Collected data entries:
※ ※ ※
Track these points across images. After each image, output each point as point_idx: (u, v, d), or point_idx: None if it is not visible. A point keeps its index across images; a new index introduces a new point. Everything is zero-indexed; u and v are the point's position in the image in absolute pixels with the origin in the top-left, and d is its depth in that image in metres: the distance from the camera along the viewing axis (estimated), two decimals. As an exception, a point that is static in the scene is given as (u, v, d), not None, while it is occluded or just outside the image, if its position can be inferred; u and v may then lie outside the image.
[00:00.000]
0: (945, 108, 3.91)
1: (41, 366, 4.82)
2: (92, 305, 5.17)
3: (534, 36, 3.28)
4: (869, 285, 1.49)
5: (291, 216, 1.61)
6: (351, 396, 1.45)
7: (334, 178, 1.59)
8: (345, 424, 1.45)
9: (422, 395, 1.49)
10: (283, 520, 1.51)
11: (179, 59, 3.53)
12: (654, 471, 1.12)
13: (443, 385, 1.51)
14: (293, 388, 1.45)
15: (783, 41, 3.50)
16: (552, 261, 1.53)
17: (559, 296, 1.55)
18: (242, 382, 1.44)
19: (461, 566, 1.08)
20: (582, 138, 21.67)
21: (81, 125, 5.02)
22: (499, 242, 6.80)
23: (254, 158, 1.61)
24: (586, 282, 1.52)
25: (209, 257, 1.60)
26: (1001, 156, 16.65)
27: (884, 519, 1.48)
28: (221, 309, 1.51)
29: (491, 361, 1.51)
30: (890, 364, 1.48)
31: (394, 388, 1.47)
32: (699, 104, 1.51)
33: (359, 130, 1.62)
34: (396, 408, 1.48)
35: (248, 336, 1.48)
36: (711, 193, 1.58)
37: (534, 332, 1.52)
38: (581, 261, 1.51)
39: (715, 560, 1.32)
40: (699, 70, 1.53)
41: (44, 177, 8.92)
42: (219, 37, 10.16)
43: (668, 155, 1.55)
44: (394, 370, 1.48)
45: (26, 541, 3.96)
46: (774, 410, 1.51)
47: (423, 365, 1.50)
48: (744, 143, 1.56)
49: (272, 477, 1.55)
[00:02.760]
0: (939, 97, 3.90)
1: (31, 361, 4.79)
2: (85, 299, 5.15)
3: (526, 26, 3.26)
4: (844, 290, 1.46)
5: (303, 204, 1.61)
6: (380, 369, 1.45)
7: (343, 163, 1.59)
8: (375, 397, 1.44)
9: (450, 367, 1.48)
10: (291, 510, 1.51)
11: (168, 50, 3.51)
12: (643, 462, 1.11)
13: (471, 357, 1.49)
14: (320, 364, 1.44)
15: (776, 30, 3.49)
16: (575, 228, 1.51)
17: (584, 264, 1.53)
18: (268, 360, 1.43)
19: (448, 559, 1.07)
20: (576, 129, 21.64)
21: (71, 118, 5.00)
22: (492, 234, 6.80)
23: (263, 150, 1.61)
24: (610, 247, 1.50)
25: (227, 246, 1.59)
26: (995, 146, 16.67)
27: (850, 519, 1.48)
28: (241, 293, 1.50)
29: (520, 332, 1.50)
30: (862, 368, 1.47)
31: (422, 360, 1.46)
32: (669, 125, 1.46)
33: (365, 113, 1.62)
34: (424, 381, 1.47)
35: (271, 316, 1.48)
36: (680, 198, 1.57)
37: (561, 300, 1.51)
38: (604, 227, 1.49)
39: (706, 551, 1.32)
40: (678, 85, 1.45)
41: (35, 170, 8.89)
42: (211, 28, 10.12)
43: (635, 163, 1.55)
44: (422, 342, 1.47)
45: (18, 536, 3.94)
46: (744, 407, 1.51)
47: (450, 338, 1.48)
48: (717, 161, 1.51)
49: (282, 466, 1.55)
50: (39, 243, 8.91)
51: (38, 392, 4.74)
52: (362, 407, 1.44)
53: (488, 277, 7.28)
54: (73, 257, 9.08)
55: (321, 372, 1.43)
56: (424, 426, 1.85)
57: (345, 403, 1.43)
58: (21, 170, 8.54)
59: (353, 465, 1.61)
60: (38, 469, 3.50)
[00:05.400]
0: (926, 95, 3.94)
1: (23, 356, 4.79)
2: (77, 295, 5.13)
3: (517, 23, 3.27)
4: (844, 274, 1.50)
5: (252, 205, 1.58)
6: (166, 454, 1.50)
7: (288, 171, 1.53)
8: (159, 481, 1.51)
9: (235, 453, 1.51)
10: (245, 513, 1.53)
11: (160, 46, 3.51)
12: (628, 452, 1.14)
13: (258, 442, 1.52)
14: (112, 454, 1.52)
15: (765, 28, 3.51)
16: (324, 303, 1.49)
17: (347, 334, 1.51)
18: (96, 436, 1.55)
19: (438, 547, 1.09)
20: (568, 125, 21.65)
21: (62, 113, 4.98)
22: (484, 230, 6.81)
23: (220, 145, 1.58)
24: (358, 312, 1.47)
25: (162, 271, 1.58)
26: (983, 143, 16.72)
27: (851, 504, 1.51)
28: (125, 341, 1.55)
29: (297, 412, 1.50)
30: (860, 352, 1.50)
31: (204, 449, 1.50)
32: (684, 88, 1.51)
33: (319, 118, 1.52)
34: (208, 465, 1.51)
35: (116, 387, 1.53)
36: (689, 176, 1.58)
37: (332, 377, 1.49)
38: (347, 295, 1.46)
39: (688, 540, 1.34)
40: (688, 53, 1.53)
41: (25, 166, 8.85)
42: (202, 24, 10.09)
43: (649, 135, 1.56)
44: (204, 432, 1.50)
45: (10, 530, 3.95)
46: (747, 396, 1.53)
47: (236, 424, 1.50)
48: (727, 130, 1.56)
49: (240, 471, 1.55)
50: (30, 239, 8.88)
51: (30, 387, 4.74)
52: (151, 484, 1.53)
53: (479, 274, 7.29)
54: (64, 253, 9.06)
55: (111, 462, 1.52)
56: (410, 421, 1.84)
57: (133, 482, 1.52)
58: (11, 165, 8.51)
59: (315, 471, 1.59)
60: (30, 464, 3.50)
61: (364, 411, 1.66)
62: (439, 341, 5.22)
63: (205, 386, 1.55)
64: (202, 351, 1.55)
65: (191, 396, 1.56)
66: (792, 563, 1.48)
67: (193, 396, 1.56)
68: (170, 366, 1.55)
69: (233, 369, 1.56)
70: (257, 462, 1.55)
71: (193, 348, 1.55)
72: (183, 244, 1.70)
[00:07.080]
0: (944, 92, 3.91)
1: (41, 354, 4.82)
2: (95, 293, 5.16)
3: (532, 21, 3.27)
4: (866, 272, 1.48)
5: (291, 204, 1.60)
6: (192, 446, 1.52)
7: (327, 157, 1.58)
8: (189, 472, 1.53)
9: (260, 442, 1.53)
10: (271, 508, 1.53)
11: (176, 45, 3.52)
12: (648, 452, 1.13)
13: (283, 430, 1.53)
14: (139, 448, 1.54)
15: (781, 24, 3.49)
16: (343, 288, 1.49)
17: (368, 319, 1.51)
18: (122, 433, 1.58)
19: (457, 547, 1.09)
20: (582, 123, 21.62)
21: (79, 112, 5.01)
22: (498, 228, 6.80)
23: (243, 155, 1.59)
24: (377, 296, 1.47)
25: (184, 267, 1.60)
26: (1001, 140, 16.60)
※ ※ ※
• [ACTION ITEM] Copy out the lines above exactly, beginning at the one that contains "60: (38, 469, 3.50)" and ending at the one that contains "64: (202, 351, 1.55)".

• [SOLVED EXERCISE]
60: (38, 469, 3.50)
[00:05.400]
0: (926, 95, 3.94)
1: (23, 356, 4.79)
2: (77, 295, 5.13)
3: (517, 23, 3.27)
4: (844, 274, 1.50)
5: (252, 205, 1.58)
6: (166, 454, 1.50)
7: (288, 171, 1.53)
8: (159, 481, 1.51)
9: (235, 453, 1.51)
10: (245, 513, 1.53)
11: (160, 46, 3.51)
12: (628, 452, 1.14)
13: (258, 442, 1.52)
14: (112, 454, 1.52)
15: (765, 28, 3.51)
16: (324, 303, 1.49)
17: (347, 334, 1.51)
18: (96, 436, 1.55)
19: (438, 547, 1.09)
20: (568, 125, 21.65)
21: (62, 113, 4.98)
22: (484, 230, 6.81)
23: (220, 145, 1.58)
24: (358, 312, 1.47)
25: (162, 271, 1.58)
26: (983, 143, 16.72)
27: (851, 504, 1.51)
28: (125, 341, 1.55)
29: (297, 412, 1.50)
30: (860, 352, 1.50)
31: (204, 449, 1.50)
32: (684, 88, 1.51)
33: (319, 118, 1.52)
34: (208, 465, 1.51)
35: (116, 387, 1.53)
36: (689, 176, 1.58)
37: (332, 377, 1.49)
38: (347, 295, 1.46)
39: (688, 540, 1.34)
40: (688, 53, 1.53)
41: (25, 166, 8.85)
42: (202, 24, 10.09)
43: (649, 135, 1.56)
44: (204, 432, 1.50)
45: (10, 530, 3.95)
46: (747, 396, 1.53)
47: (236, 424, 1.50)
48: (727, 130, 1.56)
49: (240, 471, 1.55)
50: (30, 239, 8.88)
51: (30, 387, 4.74)
52: (151, 484, 1.53)
53: (479, 274, 7.29)
54: (64, 253, 9.06)
55: (111, 462, 1.52)
56: (410, 421, 1.84)
57: (133, 482, 1.52)
58: (11, 165, 8.51)
59: (315, 471, 1.59)
60: (30, 464, 3.50)
61: (364, 411, 1.66)
62: (439, 341, 5.22)
63: (205, 386, 1.55)
64: (202, 351, 1.55)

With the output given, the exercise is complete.